Lay out the lines from the very first one up to and including the line that contains "Tuổi nào hợp - khắc với ngày 24/12/2026?" as a Markdown table with two columns, Row and Line, numbering each row and leaving out any blank lines.

* **Record set**
——

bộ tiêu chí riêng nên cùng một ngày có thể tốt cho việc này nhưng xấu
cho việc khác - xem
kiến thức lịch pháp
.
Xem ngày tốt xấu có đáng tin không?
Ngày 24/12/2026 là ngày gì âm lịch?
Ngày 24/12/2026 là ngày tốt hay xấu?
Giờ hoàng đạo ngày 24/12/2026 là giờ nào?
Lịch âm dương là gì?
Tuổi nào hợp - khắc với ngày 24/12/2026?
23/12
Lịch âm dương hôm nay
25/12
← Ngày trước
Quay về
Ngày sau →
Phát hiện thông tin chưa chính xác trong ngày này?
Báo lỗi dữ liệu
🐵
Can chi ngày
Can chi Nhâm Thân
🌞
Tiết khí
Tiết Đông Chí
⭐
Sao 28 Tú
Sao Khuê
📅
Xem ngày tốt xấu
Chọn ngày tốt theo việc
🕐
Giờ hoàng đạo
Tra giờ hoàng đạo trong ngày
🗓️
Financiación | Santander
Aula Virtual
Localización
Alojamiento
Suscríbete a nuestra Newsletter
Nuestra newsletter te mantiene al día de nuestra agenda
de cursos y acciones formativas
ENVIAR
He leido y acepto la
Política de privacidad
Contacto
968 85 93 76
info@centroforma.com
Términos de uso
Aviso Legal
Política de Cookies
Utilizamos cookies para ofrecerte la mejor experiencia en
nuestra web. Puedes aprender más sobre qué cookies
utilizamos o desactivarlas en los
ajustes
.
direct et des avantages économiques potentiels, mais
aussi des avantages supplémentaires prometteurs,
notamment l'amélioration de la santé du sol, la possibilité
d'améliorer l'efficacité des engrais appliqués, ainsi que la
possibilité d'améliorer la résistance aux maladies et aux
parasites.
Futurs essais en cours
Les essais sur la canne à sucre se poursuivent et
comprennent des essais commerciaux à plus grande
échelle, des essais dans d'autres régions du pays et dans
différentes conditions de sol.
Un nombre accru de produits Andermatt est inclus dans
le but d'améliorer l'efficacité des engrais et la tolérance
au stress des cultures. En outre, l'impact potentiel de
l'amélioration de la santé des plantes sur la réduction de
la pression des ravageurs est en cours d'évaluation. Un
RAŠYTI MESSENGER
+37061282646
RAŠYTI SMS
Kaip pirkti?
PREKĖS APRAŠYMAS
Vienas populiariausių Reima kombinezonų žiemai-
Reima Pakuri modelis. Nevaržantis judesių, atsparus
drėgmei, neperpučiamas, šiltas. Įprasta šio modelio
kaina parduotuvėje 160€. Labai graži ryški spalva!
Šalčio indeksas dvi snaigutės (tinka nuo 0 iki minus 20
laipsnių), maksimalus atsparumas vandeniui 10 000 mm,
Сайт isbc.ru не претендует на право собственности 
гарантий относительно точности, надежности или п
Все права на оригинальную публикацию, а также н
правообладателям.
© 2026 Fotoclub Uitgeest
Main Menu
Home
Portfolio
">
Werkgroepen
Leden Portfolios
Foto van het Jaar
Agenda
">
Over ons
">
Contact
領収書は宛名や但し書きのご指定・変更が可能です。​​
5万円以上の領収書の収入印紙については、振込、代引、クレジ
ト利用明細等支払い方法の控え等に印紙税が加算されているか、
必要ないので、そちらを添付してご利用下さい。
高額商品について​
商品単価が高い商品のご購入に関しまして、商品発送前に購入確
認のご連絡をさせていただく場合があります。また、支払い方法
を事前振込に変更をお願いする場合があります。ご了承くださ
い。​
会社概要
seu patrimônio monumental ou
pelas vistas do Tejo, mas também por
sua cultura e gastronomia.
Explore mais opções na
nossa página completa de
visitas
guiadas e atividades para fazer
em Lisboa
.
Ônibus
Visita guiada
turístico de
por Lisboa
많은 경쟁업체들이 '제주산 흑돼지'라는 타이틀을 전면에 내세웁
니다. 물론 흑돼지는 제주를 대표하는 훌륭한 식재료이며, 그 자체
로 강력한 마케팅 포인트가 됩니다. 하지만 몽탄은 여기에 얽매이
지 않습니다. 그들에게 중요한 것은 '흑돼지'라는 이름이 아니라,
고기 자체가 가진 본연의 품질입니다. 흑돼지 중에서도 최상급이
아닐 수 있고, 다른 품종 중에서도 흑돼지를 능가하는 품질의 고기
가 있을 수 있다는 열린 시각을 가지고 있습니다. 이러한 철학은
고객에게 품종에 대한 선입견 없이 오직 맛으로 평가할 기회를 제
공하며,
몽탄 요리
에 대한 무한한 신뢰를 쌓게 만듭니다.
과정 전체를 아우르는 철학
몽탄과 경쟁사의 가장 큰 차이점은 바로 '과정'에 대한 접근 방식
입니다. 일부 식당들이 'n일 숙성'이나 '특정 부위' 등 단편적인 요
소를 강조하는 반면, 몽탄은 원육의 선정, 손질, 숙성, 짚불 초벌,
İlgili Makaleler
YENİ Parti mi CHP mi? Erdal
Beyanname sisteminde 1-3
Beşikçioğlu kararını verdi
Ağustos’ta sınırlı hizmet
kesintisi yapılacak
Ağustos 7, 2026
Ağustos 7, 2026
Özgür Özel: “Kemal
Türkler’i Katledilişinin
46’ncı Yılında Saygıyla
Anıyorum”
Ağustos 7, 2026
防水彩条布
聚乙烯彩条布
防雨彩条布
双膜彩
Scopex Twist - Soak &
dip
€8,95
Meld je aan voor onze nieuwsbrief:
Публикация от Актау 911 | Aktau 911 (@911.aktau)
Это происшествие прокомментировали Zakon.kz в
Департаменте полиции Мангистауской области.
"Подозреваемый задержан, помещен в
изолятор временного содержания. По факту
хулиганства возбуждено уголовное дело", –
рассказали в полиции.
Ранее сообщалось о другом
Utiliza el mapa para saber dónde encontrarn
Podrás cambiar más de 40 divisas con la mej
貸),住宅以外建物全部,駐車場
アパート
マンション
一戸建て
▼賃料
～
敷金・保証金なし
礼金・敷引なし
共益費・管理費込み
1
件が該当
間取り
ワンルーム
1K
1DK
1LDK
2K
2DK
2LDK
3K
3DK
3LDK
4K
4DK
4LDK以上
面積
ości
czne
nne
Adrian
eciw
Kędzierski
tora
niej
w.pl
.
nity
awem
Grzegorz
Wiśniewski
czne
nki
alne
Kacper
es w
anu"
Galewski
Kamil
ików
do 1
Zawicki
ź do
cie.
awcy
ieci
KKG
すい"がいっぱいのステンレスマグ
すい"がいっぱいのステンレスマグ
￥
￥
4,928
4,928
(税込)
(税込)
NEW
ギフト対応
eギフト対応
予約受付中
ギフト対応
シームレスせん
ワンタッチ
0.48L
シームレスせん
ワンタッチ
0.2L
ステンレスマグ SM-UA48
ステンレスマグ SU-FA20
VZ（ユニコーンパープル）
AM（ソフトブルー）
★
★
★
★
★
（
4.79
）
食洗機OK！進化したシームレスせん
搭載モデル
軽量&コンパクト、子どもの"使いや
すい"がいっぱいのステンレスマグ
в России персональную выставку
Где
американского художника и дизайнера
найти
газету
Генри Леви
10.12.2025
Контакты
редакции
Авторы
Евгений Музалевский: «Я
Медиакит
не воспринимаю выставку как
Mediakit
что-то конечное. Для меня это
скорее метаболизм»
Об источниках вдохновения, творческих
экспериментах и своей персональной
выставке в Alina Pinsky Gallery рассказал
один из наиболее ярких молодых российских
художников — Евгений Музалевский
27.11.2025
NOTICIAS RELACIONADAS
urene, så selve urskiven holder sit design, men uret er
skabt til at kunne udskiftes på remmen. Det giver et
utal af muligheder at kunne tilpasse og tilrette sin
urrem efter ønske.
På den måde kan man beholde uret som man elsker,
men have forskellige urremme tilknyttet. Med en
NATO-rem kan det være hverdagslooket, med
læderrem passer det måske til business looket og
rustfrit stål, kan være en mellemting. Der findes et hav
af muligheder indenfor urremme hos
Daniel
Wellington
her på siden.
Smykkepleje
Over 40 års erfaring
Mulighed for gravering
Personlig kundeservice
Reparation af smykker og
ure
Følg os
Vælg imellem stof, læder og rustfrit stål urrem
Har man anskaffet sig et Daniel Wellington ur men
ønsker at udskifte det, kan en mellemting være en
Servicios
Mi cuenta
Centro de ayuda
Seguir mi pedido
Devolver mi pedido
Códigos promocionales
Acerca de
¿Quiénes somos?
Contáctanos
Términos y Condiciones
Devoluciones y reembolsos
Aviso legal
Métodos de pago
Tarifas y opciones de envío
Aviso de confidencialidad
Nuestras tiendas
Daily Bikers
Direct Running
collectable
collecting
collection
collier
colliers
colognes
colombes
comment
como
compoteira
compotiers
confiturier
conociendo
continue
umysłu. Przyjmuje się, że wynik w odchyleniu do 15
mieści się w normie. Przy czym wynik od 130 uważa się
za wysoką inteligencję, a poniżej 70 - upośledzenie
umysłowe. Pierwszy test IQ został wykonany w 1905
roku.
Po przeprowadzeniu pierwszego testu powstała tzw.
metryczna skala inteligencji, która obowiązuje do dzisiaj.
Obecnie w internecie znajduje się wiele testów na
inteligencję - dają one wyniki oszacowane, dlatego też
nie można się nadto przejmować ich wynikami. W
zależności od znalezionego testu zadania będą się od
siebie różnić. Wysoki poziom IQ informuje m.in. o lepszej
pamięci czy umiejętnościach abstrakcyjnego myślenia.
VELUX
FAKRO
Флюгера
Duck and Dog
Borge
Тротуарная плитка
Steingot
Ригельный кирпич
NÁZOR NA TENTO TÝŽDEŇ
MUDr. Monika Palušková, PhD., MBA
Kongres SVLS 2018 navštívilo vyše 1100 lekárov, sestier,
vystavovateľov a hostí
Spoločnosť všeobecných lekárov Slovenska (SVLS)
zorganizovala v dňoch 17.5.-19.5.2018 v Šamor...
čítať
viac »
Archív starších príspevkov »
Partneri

——

* **Exercise output**
| Row | Line |
|---|---|
| 1 | bộ tiêu chí riêng nên cùng một ngày có thể tốt cho việc này nhưng xấu |
| 2 | cho việc khác - xem |
| 3 | kiến thức lịch pháp |
| 4 | . |
| 5 | Xem ngày tốt xấu có đáng tin không? |
| 6 | Ngày 24/12/2026 là ngày gì âm lịch? |
| 7 | Ngày 24/12/2026 là ngày tốt hay xấu? |
| 8 | Giờ hoàng đạo ngày 24/12/2026 là giờ nào? |
| 9 | Lịch âm dương là gì? |
| 10 | Tuổi nào hợp - khắc với ngày 24/12/2026? |